■ TEXT SECTION:
Its plot of aristocratic patronage of the lace industry was particularly relevant to this period of attempted revival.   This account of the plot we owe to the Leigh (Lancashire) Chronicle and Weekly District Advertiser for 22 April 1910: 

In a beautiful village that lies at the foot of a stately castle dwelt the lacemakers.  The lady of the castle offers a dowry every year to the maiden who works the best piece of lace.  The story opens with the completion of the year’s tasks; the maidens meet in the ‘Maidens’ Bower’ to put the finishing touches to their work.  Lola, the favourite of her companions, has a special desire to win the dowry, and everyone thinks her work the prettiest with the exception of Juana, who is secretly jealous of Lola’s popularity.  On finding Lola asleep and her finished work on her lap, Juana is tempted to steal it, and does so, to prevent her from winning.  Lola and her companions are in despair at the loss, and call upon the fairies for help.  The queen and her fairies appear, and, after hearing the story, promise to set the matter right.  The lacemakers are to go up to the castle as usual, leaving Lola with the fairies.  They do so.  After awhile their return is heralded by angry talking.  They are bidden by the queen to relate the result of their visit, and they say that the dowry has been awarded to Juana for a beautiful handkerchief, which they believe is Lola’s lost piece of work.  To prove the ownership of the lace that both girls claim, the fairy stone is brought which burns the fingers of the untruthful.  Then Juana confesses her guilt, and the dowry becomes Lola’s, to the delight of all her friends.

So we get the jist, but there are many things we don’t know about the operetta, such as who wrote it and when, or what songs were performed (other than “The Bold Bobbin”)…  If anyone can tell us we’d be delighted to know.  All our information to date comes from newspaper accounts, the most detailed of which is in an article in The Bedfordshire Times and Independent for 6 December, 1912 concerning Kempston Church Bazaar, which we’ve reproduced below.  (Thank you again, the National Newspaper Archive.)

■ RECORD SET:
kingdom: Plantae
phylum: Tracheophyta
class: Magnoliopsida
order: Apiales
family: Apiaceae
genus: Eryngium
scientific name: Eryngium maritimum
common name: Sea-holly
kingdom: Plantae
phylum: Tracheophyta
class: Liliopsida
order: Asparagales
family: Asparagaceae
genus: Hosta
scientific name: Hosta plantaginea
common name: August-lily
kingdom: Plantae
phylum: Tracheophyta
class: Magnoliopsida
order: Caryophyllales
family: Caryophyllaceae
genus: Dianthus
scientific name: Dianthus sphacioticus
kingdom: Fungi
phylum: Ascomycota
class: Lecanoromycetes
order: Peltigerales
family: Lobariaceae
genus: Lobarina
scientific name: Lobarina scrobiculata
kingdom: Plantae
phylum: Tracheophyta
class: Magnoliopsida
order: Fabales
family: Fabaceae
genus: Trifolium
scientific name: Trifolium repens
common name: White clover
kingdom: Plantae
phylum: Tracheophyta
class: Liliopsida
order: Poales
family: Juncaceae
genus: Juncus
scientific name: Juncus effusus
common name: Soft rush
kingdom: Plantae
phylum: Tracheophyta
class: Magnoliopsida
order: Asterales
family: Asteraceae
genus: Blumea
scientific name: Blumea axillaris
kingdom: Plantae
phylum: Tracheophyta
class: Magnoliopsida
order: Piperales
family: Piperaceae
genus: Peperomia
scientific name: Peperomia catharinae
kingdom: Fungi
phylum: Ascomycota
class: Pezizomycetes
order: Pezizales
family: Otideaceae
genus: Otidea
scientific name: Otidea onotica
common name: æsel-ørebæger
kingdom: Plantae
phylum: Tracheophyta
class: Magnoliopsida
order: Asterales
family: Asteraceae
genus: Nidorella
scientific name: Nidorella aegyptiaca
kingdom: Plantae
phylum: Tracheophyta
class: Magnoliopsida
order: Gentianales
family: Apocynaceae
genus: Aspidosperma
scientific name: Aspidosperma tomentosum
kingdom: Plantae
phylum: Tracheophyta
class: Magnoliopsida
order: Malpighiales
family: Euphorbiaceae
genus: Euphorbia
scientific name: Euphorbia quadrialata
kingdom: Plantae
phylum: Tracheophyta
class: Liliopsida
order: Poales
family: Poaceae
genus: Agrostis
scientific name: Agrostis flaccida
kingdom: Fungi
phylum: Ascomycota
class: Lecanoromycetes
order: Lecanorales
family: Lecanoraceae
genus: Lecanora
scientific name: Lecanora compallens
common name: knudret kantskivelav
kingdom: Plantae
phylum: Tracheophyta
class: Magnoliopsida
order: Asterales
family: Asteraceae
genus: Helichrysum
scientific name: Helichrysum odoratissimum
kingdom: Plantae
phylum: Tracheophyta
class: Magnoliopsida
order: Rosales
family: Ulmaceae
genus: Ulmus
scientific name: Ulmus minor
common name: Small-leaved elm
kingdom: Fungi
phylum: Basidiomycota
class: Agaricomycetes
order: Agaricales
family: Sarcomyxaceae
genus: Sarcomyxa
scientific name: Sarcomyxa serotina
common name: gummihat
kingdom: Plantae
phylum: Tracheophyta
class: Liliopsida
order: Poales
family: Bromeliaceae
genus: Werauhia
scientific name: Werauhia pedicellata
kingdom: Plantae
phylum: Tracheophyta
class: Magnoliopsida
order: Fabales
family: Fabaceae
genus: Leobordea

■ EXERCISE OBJECTIVE: Pick up the passage about the lacemakers' operetta at its last sentence and continue it.

■ WRITTEN RESPONSE:
The piece appears to be set in Spain, to judge by the names of the characters, which alludes to the supposed role played by Katherine of Aragon in the establishment of lacemaking in the English Midlands (see our post on Catterns).  The competition between lacemakers recalls that which featured in Caroline Barnard’s The PrizeWe suspect that elements of the play would feature in later pageants such as those organized by Prudence Summerhayes, but in the absence of a text it’s hard to be sure.  We hope a copy still exists somewhere.

“The Lacemakers”

Remarkable success attended the charming operetta entitled “The Lacemakers,” as performed by girls of the Bedford-road Schools and trained (after School hours) by Miss Beaumont (daughter of Captain Beaumont), and Miss Dakin, Head Mistress of the Girls’ School, where the play was presented on a stage which was dressed with arboreal properties to represent a woodland glade such as fairies delight to haunt.  The theme of the play was singularly appropriate in view of lace-making being an important industry of Kempston, and it was a very happy idea to introduce into the operetta a number of “Lacemakers” from the class in which Mrs Barnard takes so much interest [presumably a reference to the Barnard banking family of Bedford].  The other lace-making girls were admitted free to the entertainment, and on the previous evening the teachers and some 350 children were admitted to the dress rehearsal for one penny each.

The dresses worn by the girls in the play were exceedingly pretty.  In this and every other preparation to create a successful effect, Miss Beaumont and Miss Dakin spared no pains, and are to be congratulated on the highly successful result.  Assistance was also given by Miss Swaine and Miss Stevens, the latter being the pianist whose skilful rendering of the dance music and accompaniments of the songs conduced so much to the smooth running of the play.  Two performances were given on Friday.  In the afternoon the audience was select and appreciative; in the evening the room was crowded to excess, many being unable to gain admission, and the reception of the play was most enthusiastic.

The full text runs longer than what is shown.